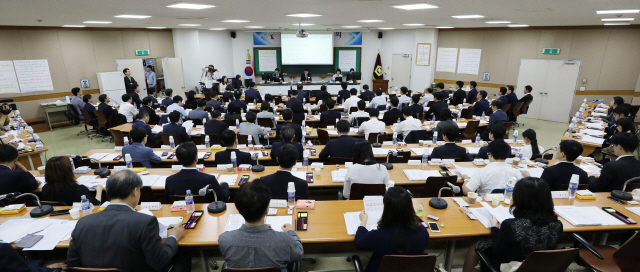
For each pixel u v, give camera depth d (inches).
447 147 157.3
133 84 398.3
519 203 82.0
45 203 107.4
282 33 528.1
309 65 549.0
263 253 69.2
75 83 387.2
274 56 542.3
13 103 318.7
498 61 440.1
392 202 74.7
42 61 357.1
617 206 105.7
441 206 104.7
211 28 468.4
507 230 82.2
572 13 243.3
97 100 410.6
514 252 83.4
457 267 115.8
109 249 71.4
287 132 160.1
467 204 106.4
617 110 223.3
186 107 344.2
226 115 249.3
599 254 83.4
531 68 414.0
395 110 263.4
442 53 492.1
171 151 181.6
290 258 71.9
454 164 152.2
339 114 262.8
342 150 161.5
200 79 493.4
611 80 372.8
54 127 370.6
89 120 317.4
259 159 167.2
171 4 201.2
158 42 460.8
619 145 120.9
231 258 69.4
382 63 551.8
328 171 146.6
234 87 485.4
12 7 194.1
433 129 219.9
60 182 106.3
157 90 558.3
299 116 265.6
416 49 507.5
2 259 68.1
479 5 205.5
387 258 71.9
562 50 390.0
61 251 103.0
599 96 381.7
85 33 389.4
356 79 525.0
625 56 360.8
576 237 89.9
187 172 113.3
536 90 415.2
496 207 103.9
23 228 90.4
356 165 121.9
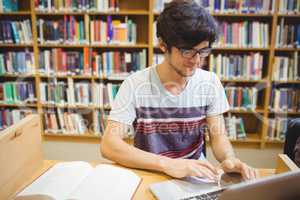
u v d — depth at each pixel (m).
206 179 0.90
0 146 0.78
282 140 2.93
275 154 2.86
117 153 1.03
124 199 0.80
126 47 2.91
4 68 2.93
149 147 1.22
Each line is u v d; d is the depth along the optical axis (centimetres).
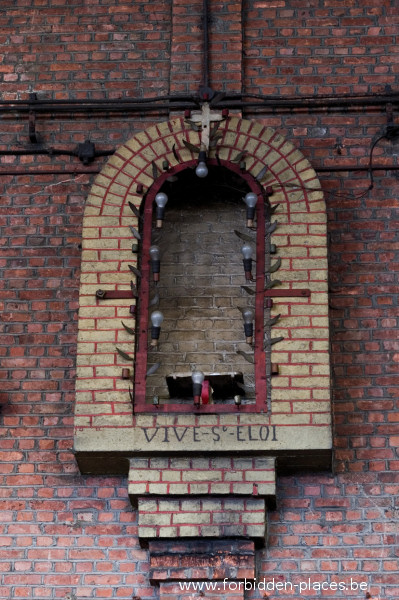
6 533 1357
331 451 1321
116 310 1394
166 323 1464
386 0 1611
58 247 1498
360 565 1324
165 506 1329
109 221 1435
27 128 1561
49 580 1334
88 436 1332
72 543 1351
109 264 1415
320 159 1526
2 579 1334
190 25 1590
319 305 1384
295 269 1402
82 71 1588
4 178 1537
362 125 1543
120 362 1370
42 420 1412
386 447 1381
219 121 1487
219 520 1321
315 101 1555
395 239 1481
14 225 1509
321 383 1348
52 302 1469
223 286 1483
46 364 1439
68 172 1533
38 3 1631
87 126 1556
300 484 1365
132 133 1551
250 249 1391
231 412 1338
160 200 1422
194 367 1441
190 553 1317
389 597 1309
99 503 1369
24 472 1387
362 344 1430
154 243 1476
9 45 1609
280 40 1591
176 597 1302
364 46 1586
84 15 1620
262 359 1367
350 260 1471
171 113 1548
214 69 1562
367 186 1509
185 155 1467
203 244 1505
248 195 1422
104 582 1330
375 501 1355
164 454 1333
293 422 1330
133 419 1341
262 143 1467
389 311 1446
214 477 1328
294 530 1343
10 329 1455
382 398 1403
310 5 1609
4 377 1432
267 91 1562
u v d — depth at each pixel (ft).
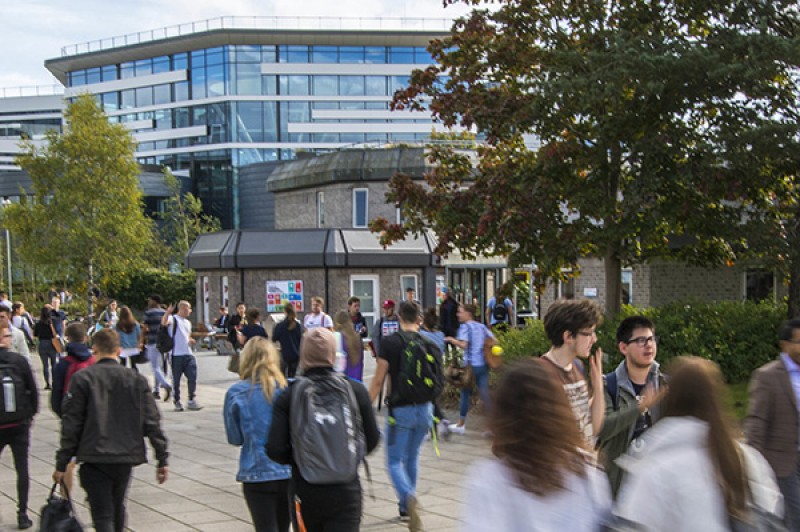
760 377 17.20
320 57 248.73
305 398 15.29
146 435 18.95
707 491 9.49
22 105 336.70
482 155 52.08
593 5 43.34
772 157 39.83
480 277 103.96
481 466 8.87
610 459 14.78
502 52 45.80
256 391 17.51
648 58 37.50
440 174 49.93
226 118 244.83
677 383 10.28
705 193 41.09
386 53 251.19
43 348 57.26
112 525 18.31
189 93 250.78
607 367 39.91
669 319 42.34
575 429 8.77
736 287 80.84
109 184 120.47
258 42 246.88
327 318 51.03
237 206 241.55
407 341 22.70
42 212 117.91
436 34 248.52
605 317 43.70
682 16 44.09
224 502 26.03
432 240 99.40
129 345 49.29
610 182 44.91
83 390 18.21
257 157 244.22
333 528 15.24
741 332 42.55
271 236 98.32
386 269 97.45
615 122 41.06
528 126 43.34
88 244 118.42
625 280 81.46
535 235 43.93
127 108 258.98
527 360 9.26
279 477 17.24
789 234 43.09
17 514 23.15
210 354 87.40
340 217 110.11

^^^^

• Task brief:
Reproduce the whole listing verbatim. Pictures stay out of the copy.

• Written solution:
For each pixel u v, give camera depth d (inches).
447 147 157.3
133 84 398.3
519 203 82.0
45 203 107.4
282 33 528.1
309 65 549.0
263 253 69.2
75 83 387.2
274 56 542.3
13 103 318.7
498 61 440.1
392 202 74.7
42 61 357.1
617 206 105.7
441 206 104.7
211 28 468.4
507 230 82.2
572 13 243.3
97 100 410.6
514 252 83.4
457 267 115.8
109 249 71.4
287 132 160.1
467 204 106.4
617 110 223.3
186 107 344.2
226 115 249.3
599 254 83.4
531 68 414.0
395 110 263.4
442 53 492.1
171 151 181.6
290 258 71.9
454 164 152.2
339 114 262.8
342 150 161.5
200 79 493.4
611 80 372.8
54 127 370.6
89 120 317.4
259 159 167.2
171 4 201.2
158 42 460.8
619 145 120.9
231 258 69.4
382 63 551.8
328 171 146.6
234 87 485.4
12 7 194.1
433 129 219.9
60 182 106.3
157 90 558.3
299 116 265.6
416 49 507.5
2 259 68.1
479 5 205.5
387 258 71.9
562 50 390.0
61 251 103.0
599 96 381.7
85 33 389.4
356 79 525.0
625 56 360.8
576 237 89.9
187 172 113.3
536 90 415.2
496 207 103.9
23 228 90.4
356 165 121.9
u v d — depth at each pixel (m).
206 179 0.90
0 146 0.78
282 140 2.93
275 154 2.86
117 153 1.03
124 199 0.80
126 47 2.91
4 68 2.93
149 147 1.22
Each line is u v d; d is the depth along the optical axis (centimetres).
6 533 1357
331 451 1321
116 310 1394
166 323 1464
386 0 1611
58 247 1498
360 565 1324
165 506 1329
109 221 1435
27 128 1561
49 580 1334
88 436 1332
72 543 1351
109 264 1415
320 159 1526
2 579 1334
190 25 1590
319 305 1384
295 269 1402
82 71 1588
4 178 1537
362 125 1543
120 362 1370
42 420 1412
386 447 1381
219 121 1487
219 520 1321
315 101 1555
395 239 1481
14 225 1509
321 383 1348
52 302 1469
223 286 1483
46 364 1439
68 172 1533
38 3 1631
87 126 1556
300 484 1365
132 133 1551
250 249 1391
231 412 1338
160 200 1422
194 367 1441
190 553 1317
389 597 1309
99 503 1369
24 472 1387
362 344 1430
154 243 1476
9 45 1609
280 40 1591
176 597 1302
364 46 1586
84 15 1620
262 359 1367
350 260 1471
171 113 1548
214 69 1562
367 186 1509
185 155 1467
203 244 1505
248 195 1422
104 582 1330
375 501 1355
164 454 1333
293 422 1330
133 419 1341
262 143 1467
389 311 1446
214 477 1328
294 530 1343
10 329 1455
382 398 1403
310 5 1609
4 377 1432
267 91 1562
u v d — depth at each pixel (ft).
760 377 17.20
320 57 248.73
305 398 15.29
146 435 18.95
707 491 9.49
22 105 336.70
482 155 52.08
593 5 43.34
772 157 39.83
480 277 103.96
481 466 8.87
610 459 14.78
502 52 45.80
256 391 17.51
648 58 37.50
440 174 49.93
226 118 244.83
677 383 10.28
705 193 41.09
386 53 251.19
43 348 57.26
112 525 18.31
189 93 250.78
607 367 39.91
669 319 42.34
575 429 8.77
736 287 80.84
109 184 120.47
258 42 246.88
327 318 51.03
237 206 241.55
407 341 22.70
42 212 117.91
436 34 248.52
605 317 43.70
682 16 44.09
224 502 26.03
432 240 99.40
129 345 49.29
610 182 44.91
83 390 18.21
257 157 244.22
333 528 15.24
741 332 42.55
271 236 98.32
386 269 97.45
615 122 41.06
528 126 43.34
88 244 118.42
625 280 81.46
535 235 43.93
127 108 258.98
527 360 9.26
279 477 17.24
789 234 43.09
17 514 23.15
210 354 87.40
340 217 110.11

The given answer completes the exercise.